» Document text
——

Once again, I've missed my chance. Putting together my posting (here) about how bizarre it is that teenage values have taken over the general culture, out-of-the-loop me didn't pounce on the fact that July 2004 has been settled on by experts as the 50th anniversary of the birth of rock 'n' roll. 2Blowhards: always your first source for breaking news.

In celebration of rock's big birthday, The Spectator's Michael Henderson has written an entertainingly cranky rant. (I'm tickled to notice that he mentions a few of the same sociological facts I wrote about in my posting.) Since the piece isn't online, I'll type out some passages from it. Henderson mentions Elvis' 1954 recording of "That's All Right, Now," and goes on in this way:

The postwar world, increasingly obsessed by youth, needed a standard-bearer to sing its own songs, and anointed a gauche kid from Tupelo, Mississippi, whose gift was to transform the raw music of poor blacks into comforting, bite-sized chunks for white record-buyers. At a stroke, the teenager was born, an unsettling development for men and women who were still coming to terms with the fracturing consequences of a horrible war.

Half a century later it seems that teenagers, and the people who cater for their easy, pliable tastes, have taken over the world. And don't imagine that being a teenager simply means awaiting the key to the door. Some people carry their teenage years into middle-age ...

——

» Supplied entries
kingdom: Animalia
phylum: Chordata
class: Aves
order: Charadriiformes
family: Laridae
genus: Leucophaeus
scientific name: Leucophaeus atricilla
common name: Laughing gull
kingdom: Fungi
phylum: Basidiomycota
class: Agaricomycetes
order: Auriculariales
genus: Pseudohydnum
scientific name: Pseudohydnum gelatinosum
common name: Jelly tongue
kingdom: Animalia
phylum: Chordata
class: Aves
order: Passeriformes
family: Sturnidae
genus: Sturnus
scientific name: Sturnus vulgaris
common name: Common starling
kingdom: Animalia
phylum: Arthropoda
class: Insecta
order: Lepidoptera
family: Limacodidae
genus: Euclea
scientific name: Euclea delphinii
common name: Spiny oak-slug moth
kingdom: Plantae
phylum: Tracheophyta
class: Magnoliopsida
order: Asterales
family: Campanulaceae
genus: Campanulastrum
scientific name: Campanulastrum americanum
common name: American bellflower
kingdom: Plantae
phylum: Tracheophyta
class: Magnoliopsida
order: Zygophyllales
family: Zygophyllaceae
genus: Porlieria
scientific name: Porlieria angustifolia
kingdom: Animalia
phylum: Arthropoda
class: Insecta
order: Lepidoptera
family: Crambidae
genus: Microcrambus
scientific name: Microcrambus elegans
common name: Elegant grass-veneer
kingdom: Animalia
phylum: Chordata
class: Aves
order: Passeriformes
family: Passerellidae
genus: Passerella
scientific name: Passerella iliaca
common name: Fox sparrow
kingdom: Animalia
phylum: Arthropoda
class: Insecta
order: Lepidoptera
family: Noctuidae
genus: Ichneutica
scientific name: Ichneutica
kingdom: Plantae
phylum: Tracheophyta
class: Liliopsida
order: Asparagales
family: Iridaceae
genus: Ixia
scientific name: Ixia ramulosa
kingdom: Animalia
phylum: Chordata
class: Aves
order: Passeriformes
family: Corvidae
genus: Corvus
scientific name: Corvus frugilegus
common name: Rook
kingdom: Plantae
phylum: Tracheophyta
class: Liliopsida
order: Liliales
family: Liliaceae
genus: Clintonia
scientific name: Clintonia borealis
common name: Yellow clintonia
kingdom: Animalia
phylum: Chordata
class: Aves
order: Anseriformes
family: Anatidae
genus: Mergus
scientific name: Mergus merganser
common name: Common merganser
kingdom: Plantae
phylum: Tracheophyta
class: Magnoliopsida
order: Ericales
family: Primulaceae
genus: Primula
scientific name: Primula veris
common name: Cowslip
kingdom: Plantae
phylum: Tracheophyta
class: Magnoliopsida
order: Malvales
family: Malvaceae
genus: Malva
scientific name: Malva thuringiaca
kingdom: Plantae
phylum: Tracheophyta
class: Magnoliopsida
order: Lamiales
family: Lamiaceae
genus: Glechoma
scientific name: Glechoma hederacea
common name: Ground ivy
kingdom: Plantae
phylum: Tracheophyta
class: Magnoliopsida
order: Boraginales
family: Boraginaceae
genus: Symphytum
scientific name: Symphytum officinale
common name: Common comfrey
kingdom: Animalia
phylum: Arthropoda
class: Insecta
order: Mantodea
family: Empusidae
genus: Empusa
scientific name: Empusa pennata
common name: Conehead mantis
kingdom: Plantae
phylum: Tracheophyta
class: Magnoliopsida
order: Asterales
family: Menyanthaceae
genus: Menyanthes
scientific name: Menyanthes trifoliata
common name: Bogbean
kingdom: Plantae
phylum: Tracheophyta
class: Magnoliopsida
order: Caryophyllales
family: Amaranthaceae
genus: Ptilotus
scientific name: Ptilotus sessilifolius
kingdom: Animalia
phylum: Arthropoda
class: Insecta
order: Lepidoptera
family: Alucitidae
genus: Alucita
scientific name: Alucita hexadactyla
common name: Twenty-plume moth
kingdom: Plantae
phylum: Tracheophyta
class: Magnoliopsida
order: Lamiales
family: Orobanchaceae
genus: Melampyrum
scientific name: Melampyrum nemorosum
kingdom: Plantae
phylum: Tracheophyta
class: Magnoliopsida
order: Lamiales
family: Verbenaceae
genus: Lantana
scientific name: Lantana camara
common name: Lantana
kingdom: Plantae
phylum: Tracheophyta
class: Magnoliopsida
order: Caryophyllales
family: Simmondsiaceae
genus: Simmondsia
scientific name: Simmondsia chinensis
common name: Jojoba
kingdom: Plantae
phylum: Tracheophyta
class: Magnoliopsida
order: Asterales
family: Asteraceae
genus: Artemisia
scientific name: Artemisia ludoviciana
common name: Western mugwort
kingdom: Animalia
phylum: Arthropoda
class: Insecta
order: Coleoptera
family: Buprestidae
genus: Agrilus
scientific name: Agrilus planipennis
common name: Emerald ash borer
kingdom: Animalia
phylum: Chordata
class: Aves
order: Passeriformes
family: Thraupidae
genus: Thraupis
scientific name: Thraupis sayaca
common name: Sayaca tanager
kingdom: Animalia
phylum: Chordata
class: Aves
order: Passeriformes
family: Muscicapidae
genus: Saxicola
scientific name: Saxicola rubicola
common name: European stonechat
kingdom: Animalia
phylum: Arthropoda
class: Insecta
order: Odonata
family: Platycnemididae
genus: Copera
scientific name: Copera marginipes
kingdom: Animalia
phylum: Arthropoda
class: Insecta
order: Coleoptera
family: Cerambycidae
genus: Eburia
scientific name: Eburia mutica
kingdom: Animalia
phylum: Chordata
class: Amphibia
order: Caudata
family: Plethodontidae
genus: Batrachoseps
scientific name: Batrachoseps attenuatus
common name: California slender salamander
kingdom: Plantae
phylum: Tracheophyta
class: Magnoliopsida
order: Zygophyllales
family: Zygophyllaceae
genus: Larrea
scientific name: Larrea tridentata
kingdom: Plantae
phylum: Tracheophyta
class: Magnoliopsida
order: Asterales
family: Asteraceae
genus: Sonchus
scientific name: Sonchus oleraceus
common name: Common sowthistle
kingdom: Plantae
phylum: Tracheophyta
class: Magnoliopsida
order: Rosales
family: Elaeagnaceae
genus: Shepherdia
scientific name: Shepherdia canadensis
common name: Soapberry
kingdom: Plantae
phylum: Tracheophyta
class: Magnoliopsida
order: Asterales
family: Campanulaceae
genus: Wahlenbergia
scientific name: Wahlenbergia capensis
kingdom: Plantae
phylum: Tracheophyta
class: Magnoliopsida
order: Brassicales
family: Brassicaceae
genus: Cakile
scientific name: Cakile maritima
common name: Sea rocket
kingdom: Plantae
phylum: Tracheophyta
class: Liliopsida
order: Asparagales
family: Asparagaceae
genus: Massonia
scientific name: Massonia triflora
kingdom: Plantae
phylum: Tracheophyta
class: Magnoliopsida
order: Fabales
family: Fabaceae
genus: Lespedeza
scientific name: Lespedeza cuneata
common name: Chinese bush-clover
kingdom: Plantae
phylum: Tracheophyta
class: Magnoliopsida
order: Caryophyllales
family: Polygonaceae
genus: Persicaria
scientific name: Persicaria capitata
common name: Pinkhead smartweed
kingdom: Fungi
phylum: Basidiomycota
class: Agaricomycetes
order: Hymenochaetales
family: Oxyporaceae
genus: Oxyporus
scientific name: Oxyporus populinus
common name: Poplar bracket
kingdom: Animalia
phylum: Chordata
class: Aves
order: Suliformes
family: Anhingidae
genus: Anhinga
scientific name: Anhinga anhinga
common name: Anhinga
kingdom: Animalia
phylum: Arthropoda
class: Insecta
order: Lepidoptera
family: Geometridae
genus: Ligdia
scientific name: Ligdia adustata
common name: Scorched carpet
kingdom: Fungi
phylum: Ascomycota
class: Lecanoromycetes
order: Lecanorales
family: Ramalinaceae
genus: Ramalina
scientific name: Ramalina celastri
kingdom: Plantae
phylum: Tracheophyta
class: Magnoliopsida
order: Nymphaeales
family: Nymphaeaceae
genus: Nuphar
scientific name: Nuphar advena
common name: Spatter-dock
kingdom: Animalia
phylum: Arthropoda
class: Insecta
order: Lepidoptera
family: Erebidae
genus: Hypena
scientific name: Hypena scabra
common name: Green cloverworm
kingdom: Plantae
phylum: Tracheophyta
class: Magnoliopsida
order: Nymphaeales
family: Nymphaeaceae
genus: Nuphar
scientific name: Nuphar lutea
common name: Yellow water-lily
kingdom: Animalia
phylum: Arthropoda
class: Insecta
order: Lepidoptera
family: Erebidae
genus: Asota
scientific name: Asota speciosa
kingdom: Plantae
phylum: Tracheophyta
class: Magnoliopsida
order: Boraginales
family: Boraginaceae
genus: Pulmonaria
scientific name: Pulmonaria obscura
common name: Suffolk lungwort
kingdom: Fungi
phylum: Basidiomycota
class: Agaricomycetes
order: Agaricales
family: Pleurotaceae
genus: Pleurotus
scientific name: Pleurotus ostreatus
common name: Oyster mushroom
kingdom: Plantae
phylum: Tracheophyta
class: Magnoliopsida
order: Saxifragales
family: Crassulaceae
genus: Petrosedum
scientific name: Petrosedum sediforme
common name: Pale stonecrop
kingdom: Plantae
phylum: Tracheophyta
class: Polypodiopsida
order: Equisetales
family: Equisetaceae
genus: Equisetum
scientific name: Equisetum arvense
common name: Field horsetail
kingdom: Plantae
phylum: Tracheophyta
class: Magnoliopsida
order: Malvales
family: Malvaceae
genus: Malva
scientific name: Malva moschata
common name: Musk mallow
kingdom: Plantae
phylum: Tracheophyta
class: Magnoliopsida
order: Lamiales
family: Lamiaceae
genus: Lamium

——

» Problems and tasks
a. Turn the records from the line with "genus: Sturnus" to the line with "genus: Glechoma", both included, into a Markdown table with the columns Row and Line. Number each row and leave out blank lines.
b. Carry on the posting about the fiftieth anniversary of rock 'n' roll from the point where it stops.

» Expected outputs
a.
| Row | Line |
|---|---|
| 1 | genus: Sturnus |
| 2 | scientific name: Sturnus vulgaris |
| 3 | common name: Common starling |
| 4 | kingdom: Animalia |
| 5 | phylum: Arthropoda |
| 6 | class: Insecta |
| 7 | order: Lepidoptera |
| 8 | family: Limacodidae |
| 9 | genus: Euclea |
| 10 | scientific name: Euclea delphinii |
| 11 | common name: Spiny oak-slug moth |
| 12 | kingdom: Plantae |
| 13 | phylum: Tracheophyta |
| 14 | class: Magnoliopsida |
| 15 | order: Asterales |
| 16 | family: Campanulaceae |
| 17 | genus: Campanulastrum |
| 18 | scientific name: Campanulastrum americanum |
| 19 | common name: American bellflower |
| 20 | kingdom: Plantae |
| 21 | phylum: Tracheophyta |
| 22 | class: Magnoliopsida |
| 23 | order: Zygophyllales |
| 24 | family: Zygophyllaceae |
| 25 | genus: Porlieria |
| 26 | scientific name: Porlieria angustifolia |
| 27 | kingdom: Animalia |
| 28 | phylum: Arthropoda |
| 29 | class: Insecta |
| 30 | order: Lepidoptera |
| 31 | family: Crambidae |
| 32 | genus: Microcrambus |
| 33 | scientific name: Microcrambus elegans |
| 34 | common name: Elegant grass-veneer |
| 35 | kingdom: Animalia |
| 36 | phylum: Chordata |
| 37 | class: Aves |
| 38 | order: Passeriformes |
| 39 | family: Passerellidae |
| 40 | genus: Passerella |
| 41 | scientific name: Passerella iliaca |
| 42 | common name: Fox sparrow |
| 43 | kingdom: Animalia |
| 44 | phylum: Arthropoda |
| 45 | class: Insecta |
| 46 | order: Lepidoptera |
| 47 | family: Noctuidae |
| 48 | genus: Ichneutica |
| 49 | scientific name: Ichneutica |
| 50 | kingdom: Plantae |
| 51 | phylum: Tracheophyta |
| 52 | class: Liliopsida |
| 53 | order: Asparagales |
| 54 | family: Iridaceae |
| 55 | genus: Ixia |
| 56 | scientific name: Ixia ramulosa |
| 57 | kingdom: Animalia |
| 58 | phylum: Chordata |
| 59 | class: Aves |
| 60 | order: Passeriformes |
| 61 | family: Corvidae |
| 62 | genus: Corvus |
| 63 | scientific name: Corvus frugilegus |
| 64 | common name: Rook |
| 65 | kingdom: Plantae |
| 66 | phylum: Tracheophyta |
| 67 | class: Liliopsida |
| 68 | order: Liliales |
| 69 | family: Liliaceae |
| 70 | genus: Clintonia |
| 71 | scientific name: Clintonia borealis |
| 72 | common name: Yellow clintonia |
| 73 | kingdom: Animalia |
| 74 | phylum: Chordata |
| 75 | class: Aves |
| 76 | order: Anseriformes |
| 77 | family: Anatidae |
| 78 | genus: Mergus |
| 79 | scientific name: Mergus merganser |
| 80 | common name: Common merganser |
| 81 | kingdom: Plantae |
| 82 | phylum: Tracheophyta |
| 83 | class: Magnoliopsida |
| 84 | order: Ericales |
| 85 | family: Primulaceae |
| 86 | genus: Primula |
| 87 | scientific name: Primula veris |
| 88 | common name: Cowslip |
| 89 | kingdom: Plantae |
| 90 | phylum: Tracheophyta |
| 91 | class: Magnoliopsida |
| 92 | order: Malvales |
| 93 | family: Malvaceae |
| 94 | genus: Malva |
| 95 | scientific name: Malva thuringiaca |
| 96 | kingdom: Plantae |
| 97 | phylum: Tracheophyta |
| 98 | class: Magnoliopsida |
| 99 | order: Lamiales |
| 100 | family: Lamiaceae |
| 101 | genus: Glechoma |

b.
Let's spit it out. Pop culture may be 50, it may even have provided some innocent (and not so innocent) entertainment along the way, but it has never grown up and it never will ...

With few exceptions, [pop music] is melodically obvious, harmonically non-existent and lyrically execrable ... With its manufactured sense of outrage, juvenile emotionalism, bogus egalitarianism and grotesque sentimentality, pop lacks the capacity to express any feelings other than the most basic: that by trying to be rebellious in some inchoate, let's-goad-the-parents sort of way, it has turned out a succession of illiterate chumps who are more conformist than the 'establishment' figures they find it daring to mock ...

No form of entertainment, not even the film industry, has produced so many unpleasant people, addicted to drink, drugs, sex or self-regard, and no art form (if we can call it that) has been so indulged by the media. Far from it. Drug-taking and sexual excess are held to be an indispensable part of a rock 'n' nroll 'lifestyle'... How many thousands of young people seduced by the promise of 'liberation' have discovered instead that the road of excess leads not to the palace of wisdom but to a life of enslavement? ...

Pop music can supply excitement, but not true joy. It cannot ennoble, but it can demean. It has no capacity for personal growth, and is hostile to the very notion of beauty. It lacks tenderness, compassion and forgiveneess, and without those qualities there can be no art ...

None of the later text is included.